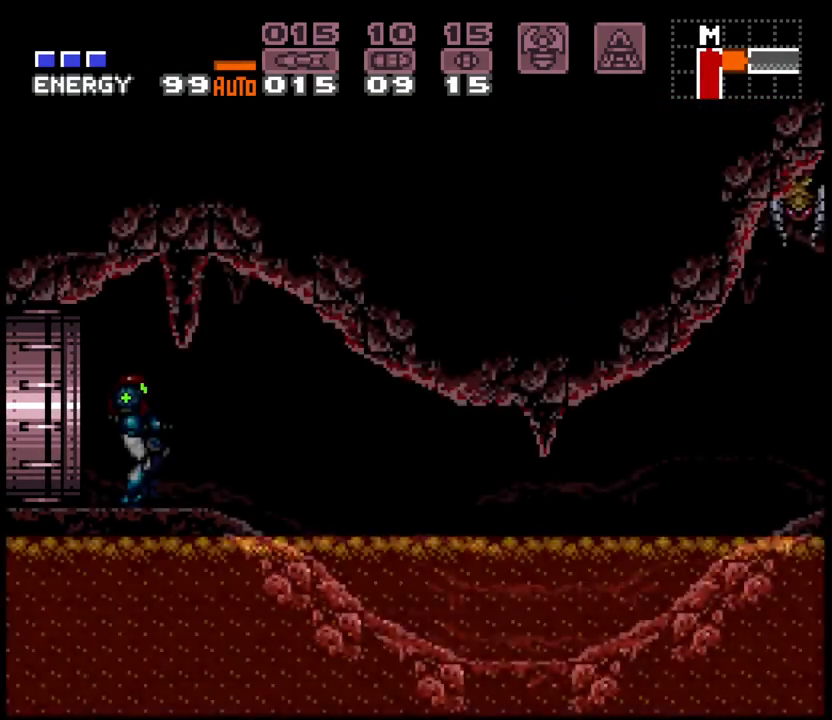
{"dt_ms": 500, "buttons": ["A", "L1"], "events": [[267, "DPAD_RIGHT", "up"], [300, "L1", "down"]]}
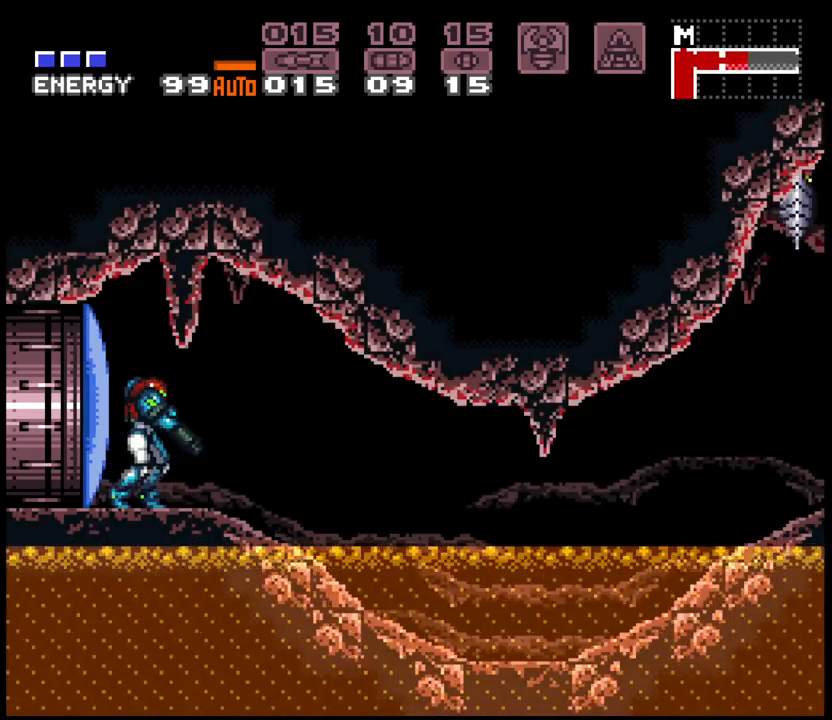
{"dt_ms": 500, "buttons": ["A", "DPAD_RIGHT"], "events": [[117, "L1", "up"], [433, "DPAD_RIGHT", "down"]]}
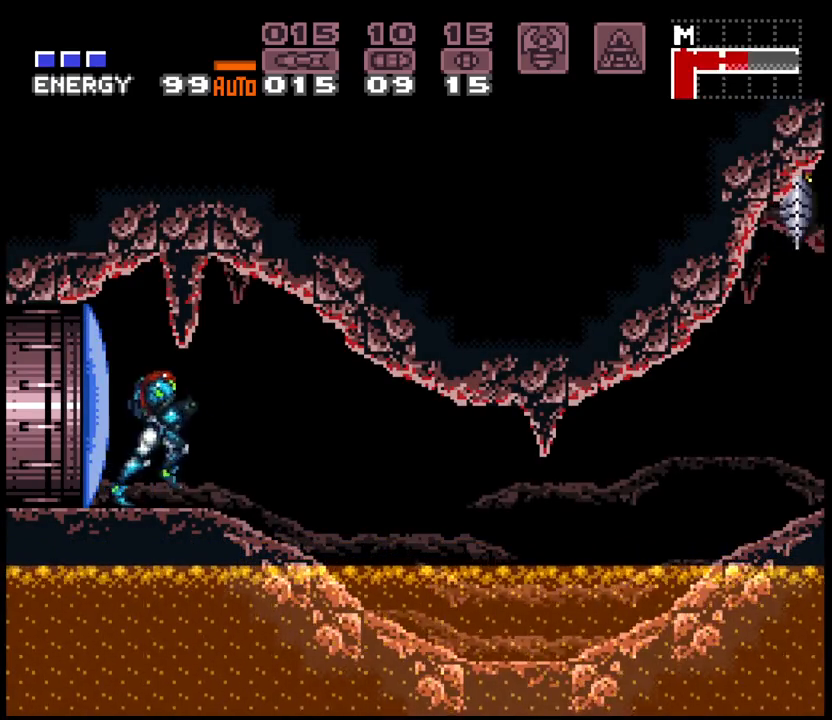
{"dt_ms": 500, "buttons": ["A", "B"], "events": [[350, "B", "down"], [483, "DPAD_RIGHT", "up"]]}
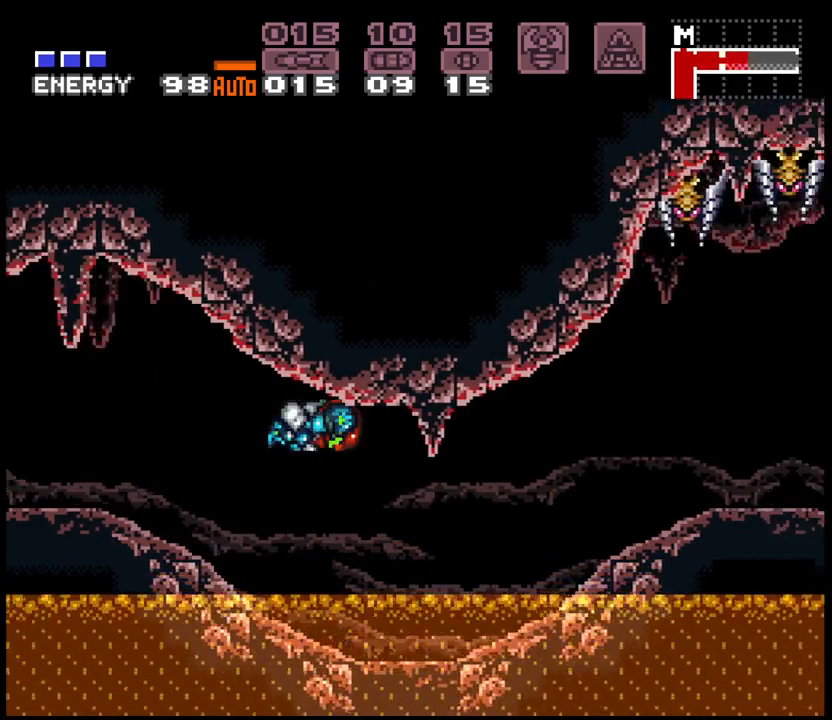
{"dt_ms": 500, "buttons": ["A", "DPAD_RIGHT"], "events": [[117, "DPAD_DOWN", "down"], [200, "DPAD_DOWN", "up"], [350, "DPAD_DOWN", "down"], [400, "DPAD_RIGHT", "down"], [450, "DPAD_DOWN", "up"], [483, "B", "up"]]}
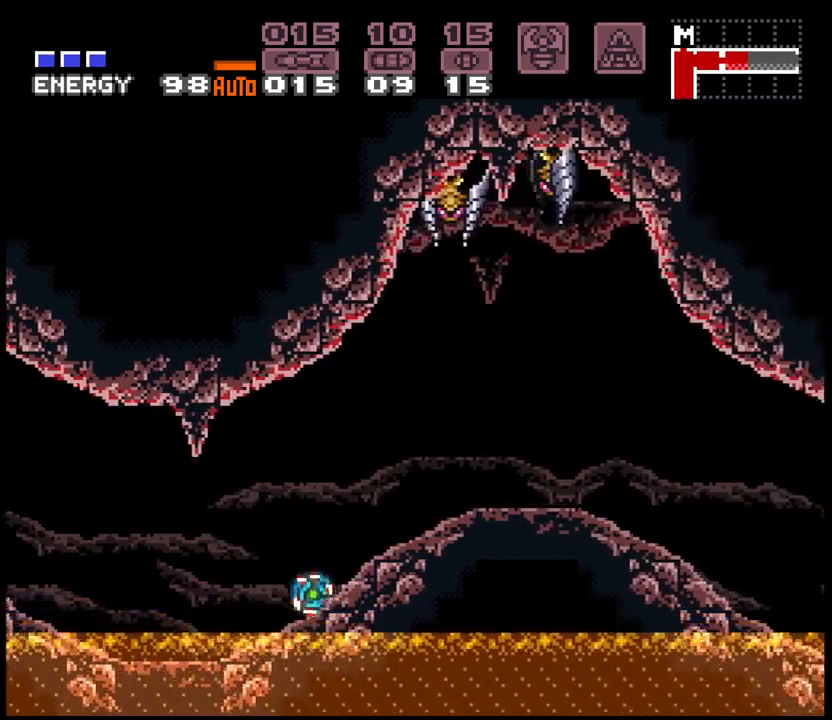
{"dt_ms": 500, "buttons": ["A", "DPAD_RIGHT"], "events": []}
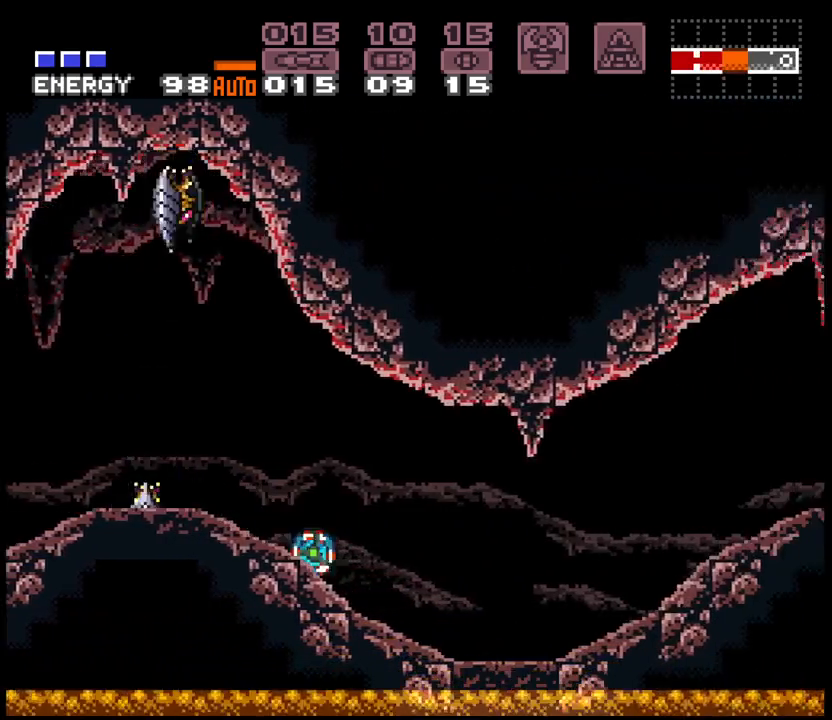
{"dt_ms": 500, "buttons": ["A", "DPAD_RIGHT"], "events": []}
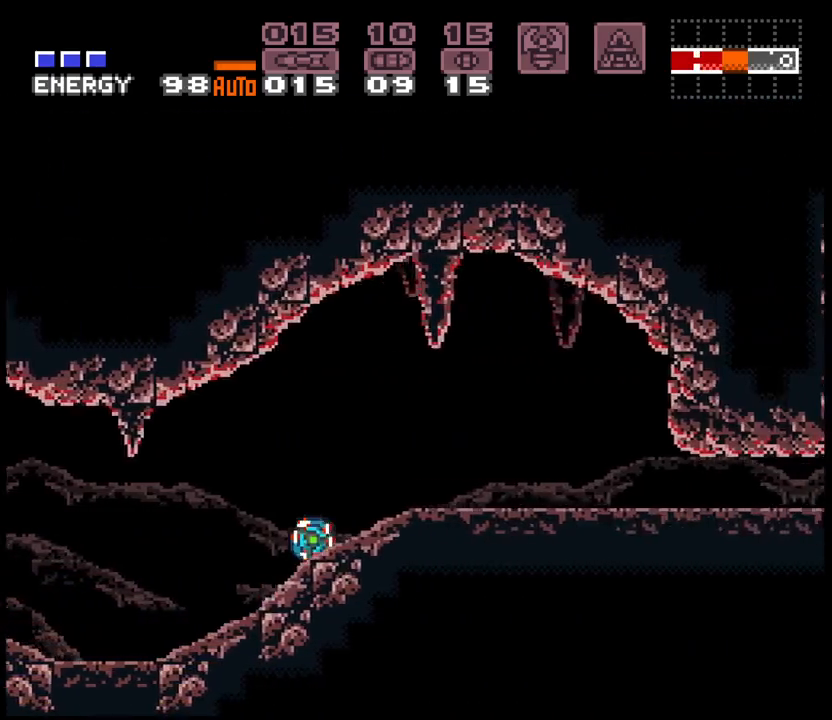
{"dt_ms": 500, "buttons": ["A", "DPAD_RIGHT"], "events": []}
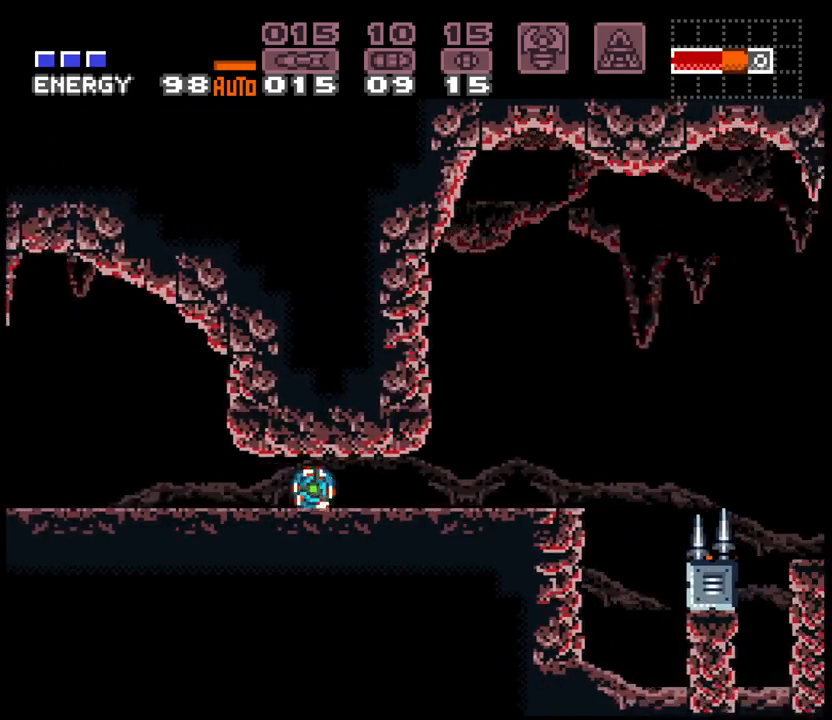
{"dt_ms": 500, "buttons": ["A", "B", "DPAD_RIGHT"], "events": [[200, "DPAD_UP", "down"], [283, "DPAD_UP", "up"], [450, "B", "down"]]}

#### INSTRUCTIONS TO FOLLOW:
Make an exact copy of the listing. Do not carry over its pictures.

#### EXERCISE OUTPUT:
{"dt_ms": 500, "buttons": ["A", "L1"], "events": [[267, "DPAD_RIGHT", "up"], [300, "L1", "down"]]}
{"dt_ms": 500, "buttons": ["A", "DPAD_RIGHT"], "events": [[117, "L1", "up"], [433, "DPAD_RIGHT", "down"]]}
{"dt_ms": 500, "buttons": ["A", "B"], "events": [[350, "B", "down"], [483, "DPAD_RIGHT", "up"]]}
{"dt_ms": 500, "buttons": ["A", "DPAD_RIGHT"], "events": [[117, "DPAD_DOWN", "down"], [200, "DPAD_DOWN", "up"], [350, "DPAD_DOWN", "down"], [400, "DPAD_RIGHT", "down"], [450, "DPAD_DOWN", "up"], [483, "B", "up"]]}
{"dt_ms": 500, "buttons": ["A", "DPAD_RIGHT"], "events": []}
{"dt_ms": 500, "buttons": ["A", "DPAD_RIGHT"], "events": []}
{"dt_ms": 500, "buttons": ["A", "DPAD_RIGHT"], "events": []}
{"dt_ms": 500, "buttons": ["A", "B", "DPAD_RIGHT"], "events": [[200, "DPAD_UP", "down"], [283, "DPAD_UP", "up"], [450, "B", "down"]]}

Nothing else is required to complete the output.